WHAT IS BEING ASKED:
Below is a block of records. Copy every line in it that contains the word "Scale".

:: GIVEN RECORDS ::

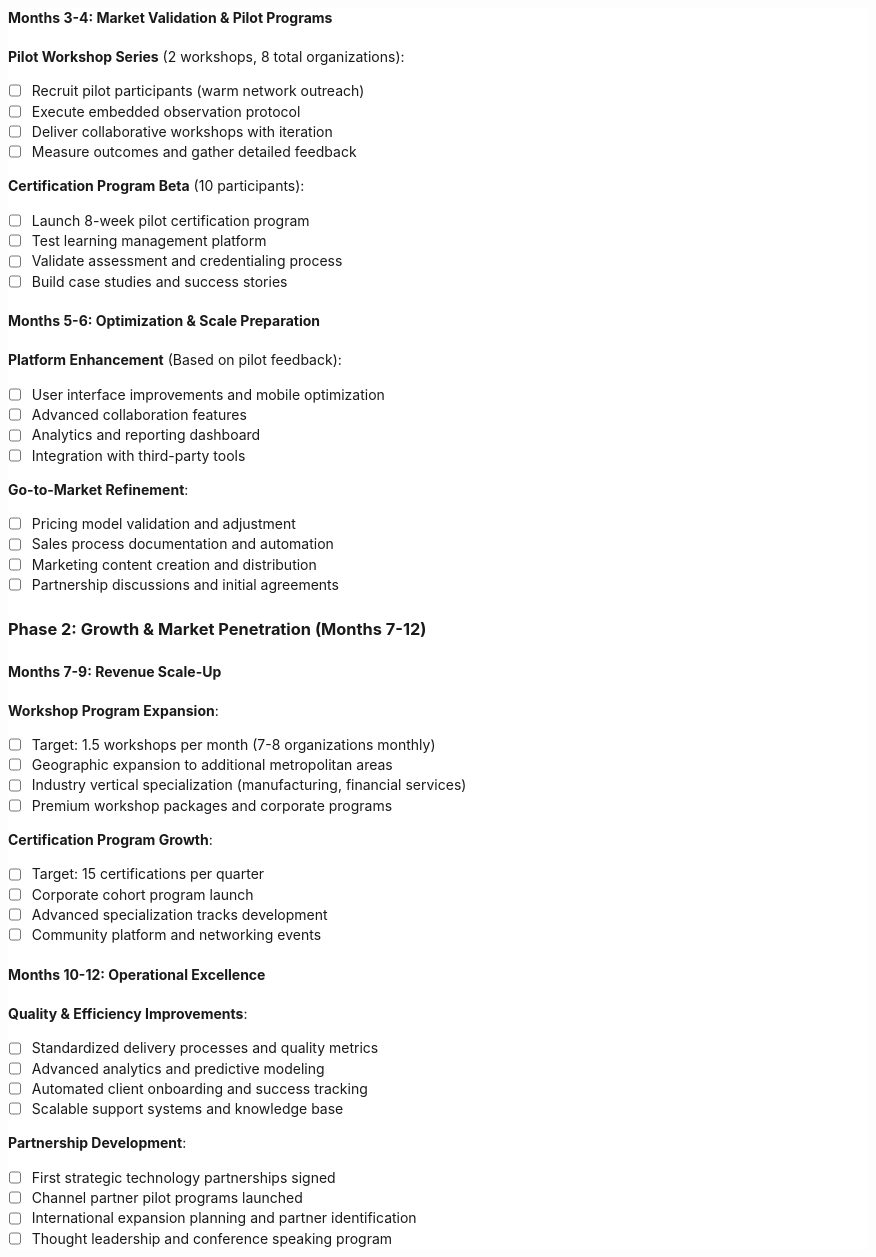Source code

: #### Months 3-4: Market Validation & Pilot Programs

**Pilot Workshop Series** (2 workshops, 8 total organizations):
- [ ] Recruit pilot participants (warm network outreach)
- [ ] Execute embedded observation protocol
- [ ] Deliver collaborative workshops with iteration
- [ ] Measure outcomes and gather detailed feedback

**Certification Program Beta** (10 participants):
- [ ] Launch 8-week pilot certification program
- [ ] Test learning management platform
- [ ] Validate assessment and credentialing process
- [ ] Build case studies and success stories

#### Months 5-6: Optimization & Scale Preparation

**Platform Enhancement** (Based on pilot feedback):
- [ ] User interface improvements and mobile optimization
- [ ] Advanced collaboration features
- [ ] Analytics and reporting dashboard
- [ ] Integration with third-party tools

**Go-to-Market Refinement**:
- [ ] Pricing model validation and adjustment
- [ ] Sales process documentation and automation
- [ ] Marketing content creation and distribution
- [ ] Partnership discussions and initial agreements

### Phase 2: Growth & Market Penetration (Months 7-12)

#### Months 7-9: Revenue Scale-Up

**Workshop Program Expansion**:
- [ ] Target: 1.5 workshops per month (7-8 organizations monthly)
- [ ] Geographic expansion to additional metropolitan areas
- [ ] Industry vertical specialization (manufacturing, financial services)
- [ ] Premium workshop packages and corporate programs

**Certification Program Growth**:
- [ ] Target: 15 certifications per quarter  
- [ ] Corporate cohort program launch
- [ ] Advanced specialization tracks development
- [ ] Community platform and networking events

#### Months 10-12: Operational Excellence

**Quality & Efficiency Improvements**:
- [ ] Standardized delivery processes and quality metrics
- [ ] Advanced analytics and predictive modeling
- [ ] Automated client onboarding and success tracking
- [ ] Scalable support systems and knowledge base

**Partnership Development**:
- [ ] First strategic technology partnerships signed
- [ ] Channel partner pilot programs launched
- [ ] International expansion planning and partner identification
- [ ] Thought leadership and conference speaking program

:::
:: GIVEN RECORDS ::

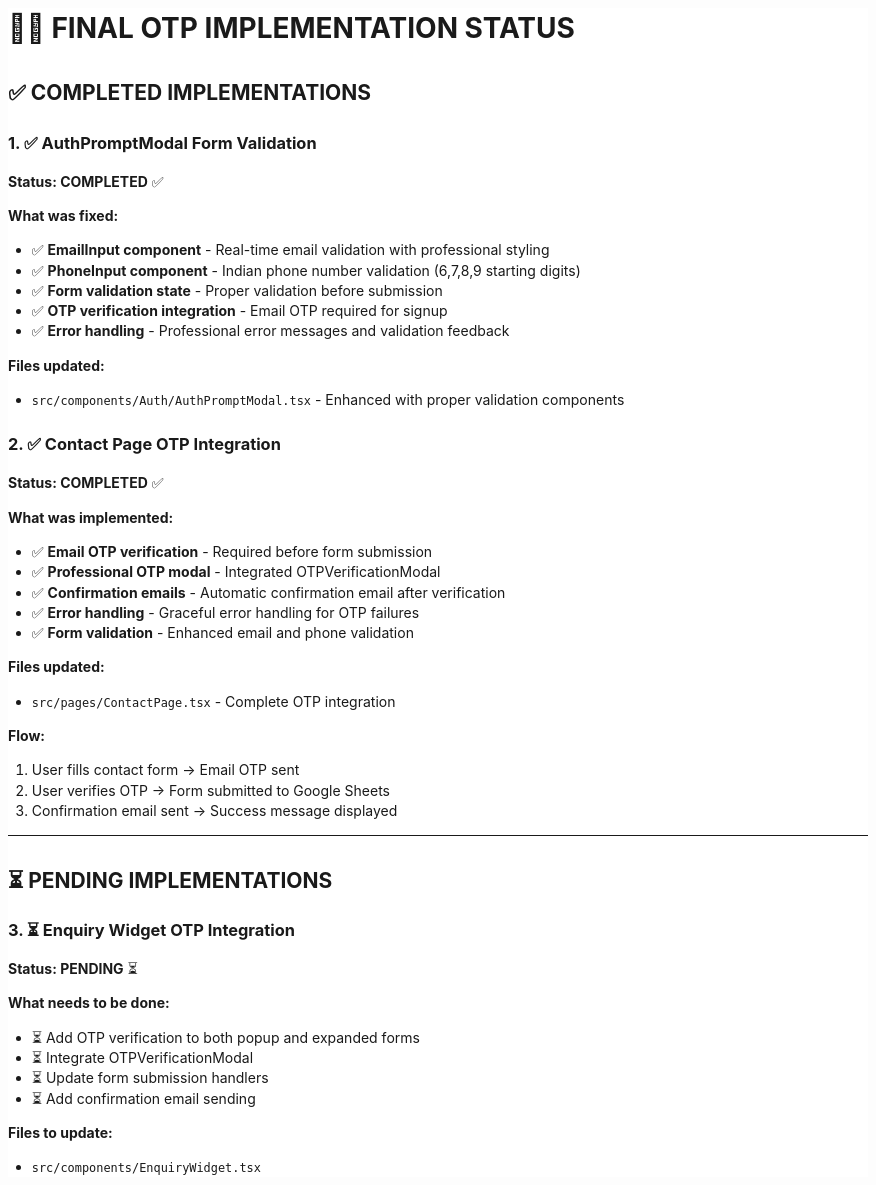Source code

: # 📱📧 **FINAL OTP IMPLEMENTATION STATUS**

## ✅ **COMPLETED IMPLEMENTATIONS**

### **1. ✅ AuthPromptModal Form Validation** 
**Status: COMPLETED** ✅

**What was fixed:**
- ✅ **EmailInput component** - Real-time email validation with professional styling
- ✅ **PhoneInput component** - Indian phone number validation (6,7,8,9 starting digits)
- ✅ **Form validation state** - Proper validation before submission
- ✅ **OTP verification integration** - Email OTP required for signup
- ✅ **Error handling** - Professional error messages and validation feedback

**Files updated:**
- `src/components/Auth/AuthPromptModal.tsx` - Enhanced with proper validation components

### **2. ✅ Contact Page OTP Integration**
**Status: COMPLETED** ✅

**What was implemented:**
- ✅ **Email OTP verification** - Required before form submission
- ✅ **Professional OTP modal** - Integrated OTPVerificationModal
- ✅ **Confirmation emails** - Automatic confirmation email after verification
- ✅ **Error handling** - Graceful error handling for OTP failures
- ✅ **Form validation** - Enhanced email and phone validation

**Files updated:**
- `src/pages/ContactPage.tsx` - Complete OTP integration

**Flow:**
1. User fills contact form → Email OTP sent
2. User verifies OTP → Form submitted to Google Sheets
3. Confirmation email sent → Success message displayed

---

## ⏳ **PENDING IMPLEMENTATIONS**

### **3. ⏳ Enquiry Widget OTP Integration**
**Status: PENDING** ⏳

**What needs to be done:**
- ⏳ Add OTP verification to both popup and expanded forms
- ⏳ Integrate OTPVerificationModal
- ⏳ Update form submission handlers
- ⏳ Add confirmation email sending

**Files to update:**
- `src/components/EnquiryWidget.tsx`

:::

ANSWER BELOW:
#### Months 5-6: Optimization & Scale Preparation
#### Months 7-9: Revenue Scale-Up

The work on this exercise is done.